The first single "Aro Poth" was released on 8 May 2026. The second single "Bhalobasar Jomi" was released on 24 May 2026.

Track listing
| No. | Title | Lyrics | Music | Singer(s) | Length |
|---|---|---|---|---|---|
| 1. | "Aro Poth" | Ranajoy Bhattacharjee | Ranajoy Bhattacharjee | Ranajoy Bhattacharjee | 4:13 |
| 2. | "Bhalobasar Jomi" | Nilanjan Ghosal | Nilanjan Ghosal | Debraj Bhattacharya | 3:54 |
| Total length: |  |  |  |  | 8:07 |

== Release ==
The film was released in the theatres on 29 May 2026.

== Marketing ==
The teaser of Phera was dropped on 26 April 2026. The trailer was released on 12 May 2026. The premiere for the film was held at the PVR INOX in South City Mall, Kolkata.

== Reception ==
=== Critical reception ===
Poorna Banerjee of The Times of India rated the film 3.5/5 stars and wrote "Phera ultimately succeeds because of its honesty. Rather than offering grand revelations, it gently reminds us that life is finite, relationships are fragile, and the people we love often matter more than the ambitions that pull us away from them." She appreciated the direction, the attention to emotional details, performances of Mishra and Chakraborty, the chemistry between them, Sohini's supporting performance, the emotional balance in the film, music, background score, cinematography, production design and the colour grading but bemoaned the excessive slow pace of the first half.

Agnivo Niyogi of The Telegraph reviewed the film and opined "Whether it is Pannalal, Palash, Snigdha or even the people they encounter along the way, everyone seems to be searching for connection while trying to make peace with their circumstances." He praised the slow approach of the film, the mundane and quite moments, the writing, the bond between Mishra and Sarkar, performances of Mishra and Chakraborty and the supporting cast.

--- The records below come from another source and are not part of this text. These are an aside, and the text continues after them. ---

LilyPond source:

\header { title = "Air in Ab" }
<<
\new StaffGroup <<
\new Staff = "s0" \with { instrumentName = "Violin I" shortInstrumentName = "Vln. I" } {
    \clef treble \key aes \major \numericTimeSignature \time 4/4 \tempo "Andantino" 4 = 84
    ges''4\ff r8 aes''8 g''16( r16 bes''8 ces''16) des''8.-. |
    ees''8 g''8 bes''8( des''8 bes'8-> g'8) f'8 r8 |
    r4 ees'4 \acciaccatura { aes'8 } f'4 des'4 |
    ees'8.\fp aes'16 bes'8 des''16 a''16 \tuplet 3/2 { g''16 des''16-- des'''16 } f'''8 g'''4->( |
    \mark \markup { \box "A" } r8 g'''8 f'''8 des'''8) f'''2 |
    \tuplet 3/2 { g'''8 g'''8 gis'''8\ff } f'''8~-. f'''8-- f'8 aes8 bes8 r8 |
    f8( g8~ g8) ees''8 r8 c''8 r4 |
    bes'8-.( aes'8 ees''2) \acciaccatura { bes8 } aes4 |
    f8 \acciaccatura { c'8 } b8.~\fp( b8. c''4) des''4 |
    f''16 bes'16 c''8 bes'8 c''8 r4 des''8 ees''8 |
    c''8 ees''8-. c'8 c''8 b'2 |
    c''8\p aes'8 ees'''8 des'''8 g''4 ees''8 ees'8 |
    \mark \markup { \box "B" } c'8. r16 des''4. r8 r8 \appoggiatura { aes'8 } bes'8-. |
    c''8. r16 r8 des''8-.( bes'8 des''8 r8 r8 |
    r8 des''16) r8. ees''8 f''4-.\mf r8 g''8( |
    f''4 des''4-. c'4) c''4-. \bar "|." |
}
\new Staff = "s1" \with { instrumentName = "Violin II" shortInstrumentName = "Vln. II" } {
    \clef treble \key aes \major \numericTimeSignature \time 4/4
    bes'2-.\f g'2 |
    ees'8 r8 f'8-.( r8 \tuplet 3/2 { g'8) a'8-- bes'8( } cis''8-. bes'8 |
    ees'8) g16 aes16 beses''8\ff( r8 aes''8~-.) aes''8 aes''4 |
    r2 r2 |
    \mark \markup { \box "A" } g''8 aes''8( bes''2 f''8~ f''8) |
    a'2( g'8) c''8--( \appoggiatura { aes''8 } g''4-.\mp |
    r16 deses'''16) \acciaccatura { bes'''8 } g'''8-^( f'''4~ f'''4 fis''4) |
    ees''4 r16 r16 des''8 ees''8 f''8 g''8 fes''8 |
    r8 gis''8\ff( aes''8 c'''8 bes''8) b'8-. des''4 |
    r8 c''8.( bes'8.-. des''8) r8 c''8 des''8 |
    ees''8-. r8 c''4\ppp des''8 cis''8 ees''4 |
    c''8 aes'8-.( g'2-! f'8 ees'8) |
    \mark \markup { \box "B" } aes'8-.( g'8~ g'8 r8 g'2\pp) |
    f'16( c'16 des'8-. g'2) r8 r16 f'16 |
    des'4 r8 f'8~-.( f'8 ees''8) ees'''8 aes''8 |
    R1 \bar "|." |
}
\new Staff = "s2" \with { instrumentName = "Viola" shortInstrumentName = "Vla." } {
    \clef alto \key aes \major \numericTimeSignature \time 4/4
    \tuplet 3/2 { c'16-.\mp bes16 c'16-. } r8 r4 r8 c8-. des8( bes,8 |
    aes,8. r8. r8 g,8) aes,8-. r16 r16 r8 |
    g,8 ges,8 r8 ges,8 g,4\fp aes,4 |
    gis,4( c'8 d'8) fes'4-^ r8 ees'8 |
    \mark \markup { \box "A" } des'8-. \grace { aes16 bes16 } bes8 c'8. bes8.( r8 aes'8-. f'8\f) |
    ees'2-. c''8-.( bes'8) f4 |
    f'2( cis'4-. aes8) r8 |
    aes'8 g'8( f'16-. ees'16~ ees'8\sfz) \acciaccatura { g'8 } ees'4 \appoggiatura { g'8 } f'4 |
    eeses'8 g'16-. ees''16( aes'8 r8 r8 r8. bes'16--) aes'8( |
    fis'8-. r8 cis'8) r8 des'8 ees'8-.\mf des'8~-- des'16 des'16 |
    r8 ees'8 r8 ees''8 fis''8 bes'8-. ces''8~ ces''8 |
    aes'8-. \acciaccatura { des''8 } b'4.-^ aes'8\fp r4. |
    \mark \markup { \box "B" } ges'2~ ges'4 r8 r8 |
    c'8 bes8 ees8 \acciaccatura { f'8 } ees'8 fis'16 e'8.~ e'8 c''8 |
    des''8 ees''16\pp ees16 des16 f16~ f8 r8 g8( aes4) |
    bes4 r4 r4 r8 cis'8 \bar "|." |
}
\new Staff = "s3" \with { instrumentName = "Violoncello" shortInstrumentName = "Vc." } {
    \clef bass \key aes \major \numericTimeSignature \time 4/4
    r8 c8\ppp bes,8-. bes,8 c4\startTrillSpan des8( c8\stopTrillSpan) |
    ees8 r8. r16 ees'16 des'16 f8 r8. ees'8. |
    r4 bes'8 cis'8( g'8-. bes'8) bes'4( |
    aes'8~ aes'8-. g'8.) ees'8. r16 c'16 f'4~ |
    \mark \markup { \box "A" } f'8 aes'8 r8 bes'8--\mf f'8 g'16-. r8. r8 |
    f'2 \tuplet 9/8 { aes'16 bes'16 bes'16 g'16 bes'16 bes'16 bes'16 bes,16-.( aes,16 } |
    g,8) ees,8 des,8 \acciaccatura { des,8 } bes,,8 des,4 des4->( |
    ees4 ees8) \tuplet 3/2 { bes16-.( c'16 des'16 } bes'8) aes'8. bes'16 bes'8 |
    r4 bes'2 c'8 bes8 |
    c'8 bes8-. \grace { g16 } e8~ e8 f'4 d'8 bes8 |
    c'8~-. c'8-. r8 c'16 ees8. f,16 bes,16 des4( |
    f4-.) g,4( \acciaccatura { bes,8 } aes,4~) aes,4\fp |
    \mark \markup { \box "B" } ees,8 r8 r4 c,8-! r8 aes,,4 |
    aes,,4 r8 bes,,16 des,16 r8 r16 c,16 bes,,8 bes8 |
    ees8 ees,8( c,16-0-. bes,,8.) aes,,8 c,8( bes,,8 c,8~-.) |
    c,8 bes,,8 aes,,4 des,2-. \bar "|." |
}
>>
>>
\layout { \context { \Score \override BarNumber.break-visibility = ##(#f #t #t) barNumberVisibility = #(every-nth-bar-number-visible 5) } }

Souvik Saha of Cine Kolkata rated the film 2.5/5 stars and highlighted "Phera is a sincere and heartfelt Bengali drama that benefits greatly from the performances, realistic storytelling and grounded approach. However, its excessive runtime, inconsistent screenplay, unresolved subplots, and weak climax prevent it from becoming a truly memorable experience." He applauded the performances of Mishra and Chakraborty, the chemistry between them, Sohini and Priyanka's supporting performances, organic writing, simplistic scenes and the cinematography but criticized the unnecessarily long screenplay, excessive subplots and loose editing.

Dharitri Ganguly of The Indulge Express reviewed the film and noted "The film felt real, nostalgic, emotional, and so, so Bengali, and something that people across two to three generations could relate to very easily." She praised the direction, the attention to details, performances of the whole cast, the element of loneliness displayed in the film and the chemistry between Sohini and Mishra. Swati Chatterjee Bhowmik of Sangbad Pratidin reviewed the film and opined Although the subject matter is not very innovative in its diversity, the director has brought this traditional problem to the fore in a different way." She appreciated the performances and Mishra's unspoken expressions but bemoaned the length and Mishra's accent in sone dialogues.